Volume 76, Number 45 | April 4 - 10, 2007

Villager photo by Esther Martin

New color-coded cans for recycling waste have been placed around Union Square Park.

Pilot program for garbage recycling in Union Square

By Esther Martin

Last Wednesday, a new recycling program, The Public Space Recycling Pilot, was announced by Mayor Michael Bloomberg, City Council Speaker Christine Quinn, Sanitation Commissioner John Doherty and Councilmember Michael McMahon, chairperson of the Council’s Committee on Sanitation and Solid Waste Management. The program will be a collaboration of the Department of Sanitation with the Department of Parks and Recreation and the Department of Transportation.

Blue receptacles for recycling plastic and glass bottles and metals cans, and green ones for paper, are being placed in “key locations,” according to a press release from the Mayor’s Office.

Union Square Park was one of the six parks chosen for the three-month test run. Other park test sites include Columbus Park in Brooklyn, Poe Park in the Bronx, Hoffman Park in Queens and Tappen Park and Clove Lakes Park in Staten Island.
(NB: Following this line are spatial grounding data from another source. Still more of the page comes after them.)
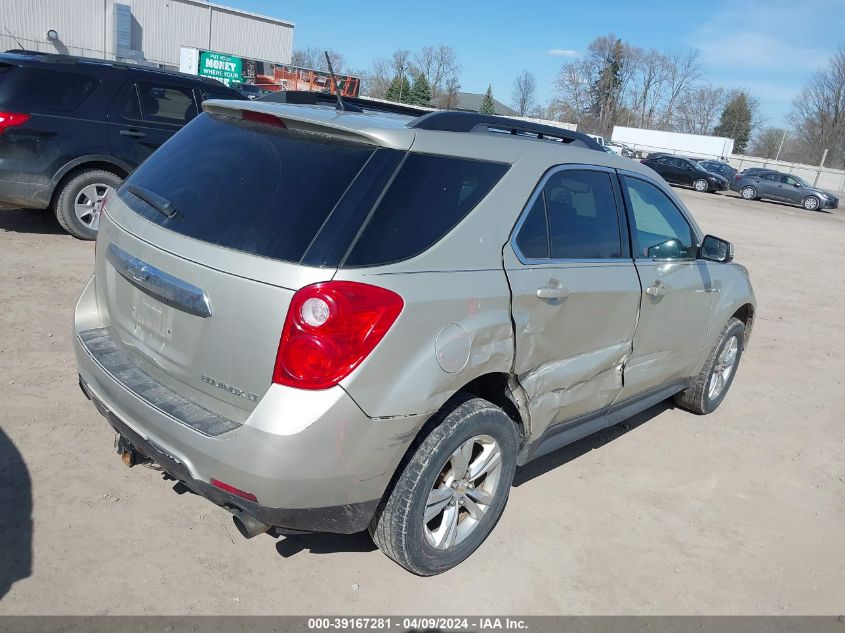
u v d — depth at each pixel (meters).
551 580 3.24
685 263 4.42
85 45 45.47
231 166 2.88
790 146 93.69
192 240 2.71
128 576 2.91
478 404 3.00
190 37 49.94
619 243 3.84
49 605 2.70
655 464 4.53
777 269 13.05
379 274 2.56
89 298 3.40
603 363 3.73
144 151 7.95
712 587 3.36
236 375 2.57
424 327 2.66
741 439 5.11
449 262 2.81
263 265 2.51
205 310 2.60
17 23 42.81
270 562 3.12
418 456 2.82
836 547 3.83
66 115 7.43
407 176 2.75
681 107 95.44
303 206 2.61
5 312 5.50
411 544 2.89
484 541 3.45
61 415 4.07
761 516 4.07
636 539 3.66
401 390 2.61
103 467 3.62
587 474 4.28
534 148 3.38
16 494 3.32
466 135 3.09
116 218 3.16
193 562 3.05
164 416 2.67
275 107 3.02
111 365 3.00
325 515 2.65
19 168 7.28
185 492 3.53
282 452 2.45
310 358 2.45
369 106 3.94
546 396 3.38
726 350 5.33
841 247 18.25
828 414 5.84
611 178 3.85
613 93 93.81
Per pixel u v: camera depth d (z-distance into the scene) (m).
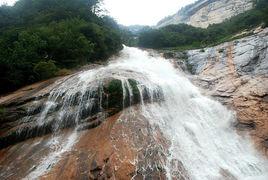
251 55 23.34
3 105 17.06
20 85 22.55
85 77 19.64
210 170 13.68
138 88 17.53
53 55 25.55
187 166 13.28
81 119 15.68
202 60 27.83
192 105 18.69
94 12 43.94
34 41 24.88
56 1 41.31
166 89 18.89
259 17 36.59
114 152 12.88
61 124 15.69
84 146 13.70
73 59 26.02
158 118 16.06
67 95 17.00
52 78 22.39
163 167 12.54
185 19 114.38
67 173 12.11
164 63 29.55
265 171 14.48
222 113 18.48
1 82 22.05
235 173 13.88
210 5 105.19
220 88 21.14
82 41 26.89
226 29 42.53
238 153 15.65
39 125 15.71
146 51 35.78
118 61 30.73
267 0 40.81
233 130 17.53
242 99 19.12
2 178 12.72
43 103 16.91
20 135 15.52
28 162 13.40
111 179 11.56
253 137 16.72
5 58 22.50
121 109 16.42
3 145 15.36
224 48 27.19
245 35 31.83
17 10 40.53
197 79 23.73
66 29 28.73
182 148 14.35
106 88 16.77
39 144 14.73
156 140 14.11
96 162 12.34
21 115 16.41
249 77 21.16
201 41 41.62
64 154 13.42
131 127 14.71
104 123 15.33
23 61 22.59
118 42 35.28
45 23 33.38
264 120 17.34
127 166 12.12
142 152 13.07
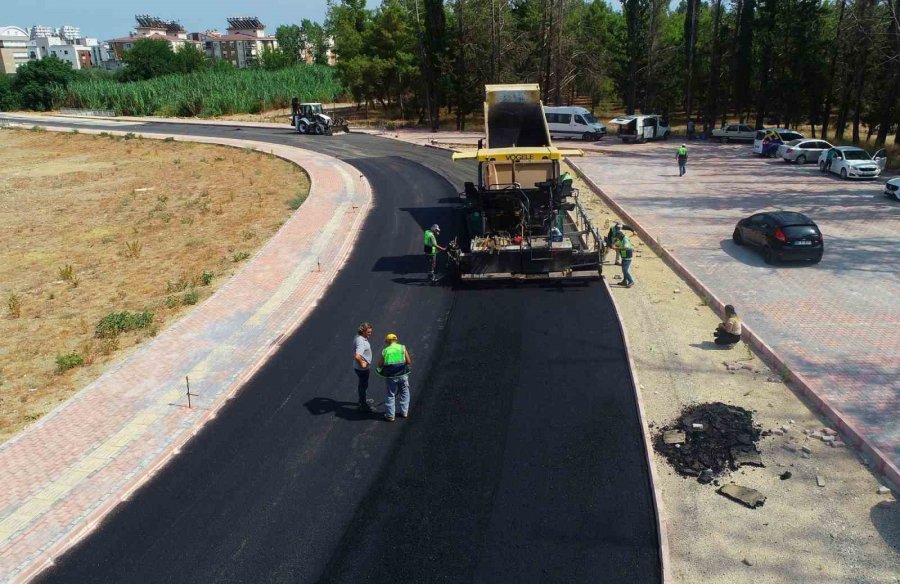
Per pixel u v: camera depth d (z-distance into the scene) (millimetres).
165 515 9188
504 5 55219
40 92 95500
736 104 58031
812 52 49469
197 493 9641
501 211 18750
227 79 92062
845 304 15695
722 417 10867
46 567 8297
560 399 11766
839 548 8039
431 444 10586
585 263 17594
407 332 15086
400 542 8430
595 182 32812
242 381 13102
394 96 72000
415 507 9086
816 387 11695
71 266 22188
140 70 114125
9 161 49812
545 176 18797
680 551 8102
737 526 8492
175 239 25000
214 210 29453
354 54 67875
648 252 20828
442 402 11875
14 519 9125
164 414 11820
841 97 52031
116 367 13781
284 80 91125
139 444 10891
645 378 12445
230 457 10508
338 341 14828
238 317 16344
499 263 17516
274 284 18734
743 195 28828
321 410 11852
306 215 27156
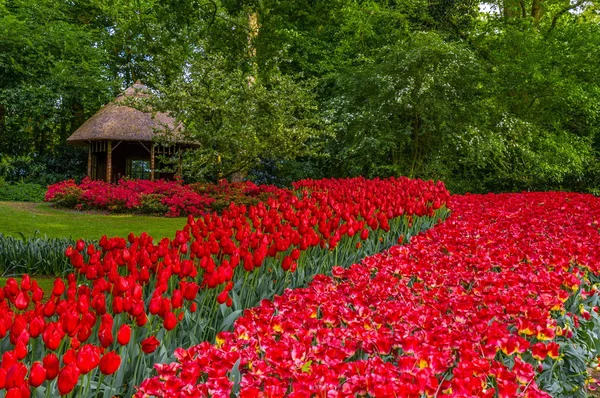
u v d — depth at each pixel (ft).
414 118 61.46
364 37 75.20
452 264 17.38
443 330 10.44
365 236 19.99
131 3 88.79
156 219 45.03
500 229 24.53
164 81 52.54
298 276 16.34
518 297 13.09
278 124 49.06
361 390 8.09
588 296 15.66
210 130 49.11
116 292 10.94
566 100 60.59
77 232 36.68
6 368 7.47
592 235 23.56
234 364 8.87
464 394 7.97
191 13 44.57
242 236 17.03
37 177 77.10
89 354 7.69
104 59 87.86
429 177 60.49
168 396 7.53
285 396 8.27
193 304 11.33
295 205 25.08
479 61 63.31
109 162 68.54
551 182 66.18
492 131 58.13
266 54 48.78
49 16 84.84
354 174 66.18
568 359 12.37
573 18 77.87
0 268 23.26
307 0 47.14
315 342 10.96
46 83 77.82
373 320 11.51
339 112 61.87
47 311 10.20
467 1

Two of the cans are also on the Staten Island side of the Staten Island Ferry.

The blue and green bins were placed throughout and around Union Square Park, mostly next to existing garbage bins, to make the choice to recycle an easier one.

These sites were chosen with the goal of encouraging recycling as people enter and exit the subway.

The pilot program, which began on Mon., April 2, and will run through the end of June, is a piece of the plan that was developed last summer to manage New York City’s solid waste and part of Bloomberg’s effort to expand the city’s recycling program. After the mayor suspended most of the recycling program early in his first term, the rate of residential trash sorted as recyclable has dwindled, according to an article in The New York Times. This public-space recycling program will be the first step in an effort to renew good recycling habits and remind people to always separate their trash.

When collected, the refuse from the blue and green cans will be examined in a waste-characterization study that will show the effectiveness of the program, according to the mayor’s press release. If it is found that people use the receptacles to sort and recycle their refuse as they walk through parks and in and out of subway terminals, the recycling program will be expanded to cover a more extensive area.